There is much symbolic meaning in Leda’s final scene with Nani that connects to the theme of Motherhood and the Complexity of Female Identity. The doll vomiting sludge into the sink reminds Leda of her second pregnancy, in which Marta “attacked [her] body” (123). She describes the experience as particularly painful because it contrasted sharply with her first pregnancy, in which she felt “attractive, elegant, active, and happy” (122). Her second baby, however, destroyed the memory of her happy first pregnancy. Right after her first baby’s birth, Leda was forced to give up on the fantasy of motherhood. She had believed that she could be different from the other, unhappy women in her family, yet she found herself following in their footsteps almost immediately as her babies “treacherously” took “all [her] energy, all [her] strength, all [her] capacity for imagination” (123).
Extracting the worm from Nani’s belly could represent a number of different things. On the one hand, Leda is symbolically purging herself of her unhappy experiences with motherhood. By removing the worm, Leda could be giving herself a safe outlet to express the unspeakable wish that she hadn’t had her daughters. On the other hand, removing the worm, Nani’s “baby,” could break the cycle of obligatory motherhood for little Elena. Although she is only two years old, the child already imagines her doll as a mother before anything else. It’s possible that Leda wants the girl to have different opportunities than she and Nina were given.
Chapter 21 offers the clearest insight into Leda’s explanation of why she left her daughters and who she believes she is as a mother. She tells Nina that she left and returned out of selfishness, not love. Leda believes she is fundamentally selfish because society doesn’t allow women with children to be anything other than mothers; any deviation from absolute devotion to one’s children cannot be anything other than selfishness. Taking the doll is a senseless act that is purely self-serving, and Leda doesn’t understand why she does it, making Elena and her whole family suffer. Perhaps she is trying to make herself fit the selfish identity that has been attributed to her.

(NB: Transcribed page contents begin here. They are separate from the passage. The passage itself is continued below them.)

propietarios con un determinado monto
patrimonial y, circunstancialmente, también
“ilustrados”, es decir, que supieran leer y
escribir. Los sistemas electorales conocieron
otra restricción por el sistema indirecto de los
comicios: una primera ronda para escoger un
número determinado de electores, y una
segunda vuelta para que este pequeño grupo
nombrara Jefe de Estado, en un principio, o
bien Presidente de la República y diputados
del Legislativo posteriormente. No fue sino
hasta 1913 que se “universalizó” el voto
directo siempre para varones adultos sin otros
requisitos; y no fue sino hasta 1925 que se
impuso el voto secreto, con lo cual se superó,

Yet the novel problematizes this idea that some mothers are unnatural and selfish, whereas others are natural and selfless. Nina, who at first glance seems to belong to the latter category of perfect mothers, reveals herself to be deeply unhappy, struggling, and dreaming of a way out. It is suggested that she “plays [the] role of beautiful young mother” because it is expected of her by society and by her family (22). Indeed, maternal ambivalence is so taboo to her that she can’t find the words for it when she speaks to Nina. Nina’s experience thus challenges the romanticized narrative of the natural mother, suggesting that a society with such a narrow view of motherhood is to blame for this false dichotomy of good and bad, selfish and unselfish.
In any case, intentionally taking the doll and causing harm to Elena and her family allows Leda to confront her perceived failings as a mother. In the final line, in which she claims she is “dead, but […] fine” (140), Leda both confirms and accepts her failings as a mother.